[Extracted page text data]
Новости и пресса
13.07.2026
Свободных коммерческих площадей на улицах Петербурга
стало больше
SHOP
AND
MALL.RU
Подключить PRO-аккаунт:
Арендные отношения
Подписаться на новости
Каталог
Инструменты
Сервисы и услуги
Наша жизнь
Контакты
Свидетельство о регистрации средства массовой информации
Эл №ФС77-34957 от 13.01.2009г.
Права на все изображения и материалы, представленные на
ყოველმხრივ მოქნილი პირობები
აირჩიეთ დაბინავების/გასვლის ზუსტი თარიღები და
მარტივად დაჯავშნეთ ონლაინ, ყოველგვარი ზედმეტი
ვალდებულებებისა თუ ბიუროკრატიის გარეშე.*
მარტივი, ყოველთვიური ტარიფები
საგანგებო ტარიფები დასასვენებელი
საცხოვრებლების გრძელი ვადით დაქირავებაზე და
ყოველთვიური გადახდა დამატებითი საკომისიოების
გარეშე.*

==

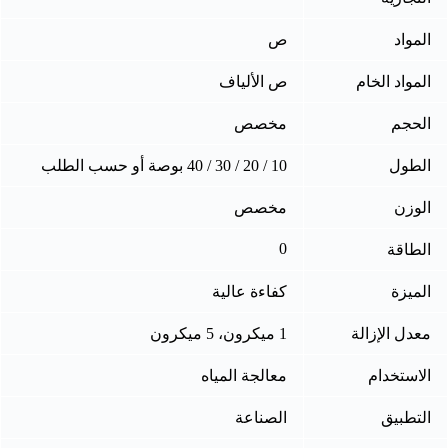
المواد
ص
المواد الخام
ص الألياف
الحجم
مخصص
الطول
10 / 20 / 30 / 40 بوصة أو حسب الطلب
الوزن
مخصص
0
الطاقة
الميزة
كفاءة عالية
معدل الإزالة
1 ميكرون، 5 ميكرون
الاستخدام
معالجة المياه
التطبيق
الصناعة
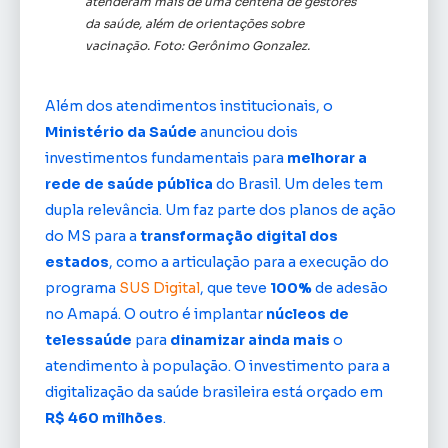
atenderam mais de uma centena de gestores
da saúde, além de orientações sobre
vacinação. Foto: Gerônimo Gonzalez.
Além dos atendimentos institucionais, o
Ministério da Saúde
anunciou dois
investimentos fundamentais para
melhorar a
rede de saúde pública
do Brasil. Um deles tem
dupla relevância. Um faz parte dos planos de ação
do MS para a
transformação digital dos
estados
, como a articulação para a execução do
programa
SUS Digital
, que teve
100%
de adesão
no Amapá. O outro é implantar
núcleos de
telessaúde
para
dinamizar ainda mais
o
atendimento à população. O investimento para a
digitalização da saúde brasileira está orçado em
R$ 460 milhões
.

**TASK TO COMPLETE**
Of the lines above, quote exactly those from the one with "المواد الخام" through the one with "atendimento à população.", ends included; pictures stay out.

**SOLUTION FOR THIS PROBLEM**
المواد الخام
ص الألياف
الحجم
مخصص
الطول
10 / 20 / 30 / 40 بوصة أو حسب الطلب
الوزن
مخصص
0
الطاقة
الميزة
كفاءة عالية
معدل الإزالة
1 ميكرون، 5 ميكرون
الاستخدام
معالجة المياه
التطبيق
الصناعة
atenderam mais de uma centena de gestores
da saúde, além de orientações sobre
vacinação. Foto: Gerônimo Gonzalez.
Além dos atendimentos institucionais, o
Ministério da Saúde
anunciou dois
investimentos fundamentais para
melhorar a
rede de saúde pública
do Brasil. Um deles tem
dupla relevância. Um faz parte dos planos de ação
do MS para a
transformação digital dos
estados
, como a articulação para a execução do
programa
SUS Digital
, que teve
100%
de adesão
no Amapá. O outro é implantar
núcleos de
telessaúde
para
dinamizar ainda mais
o
atendimento à população. O investimento para a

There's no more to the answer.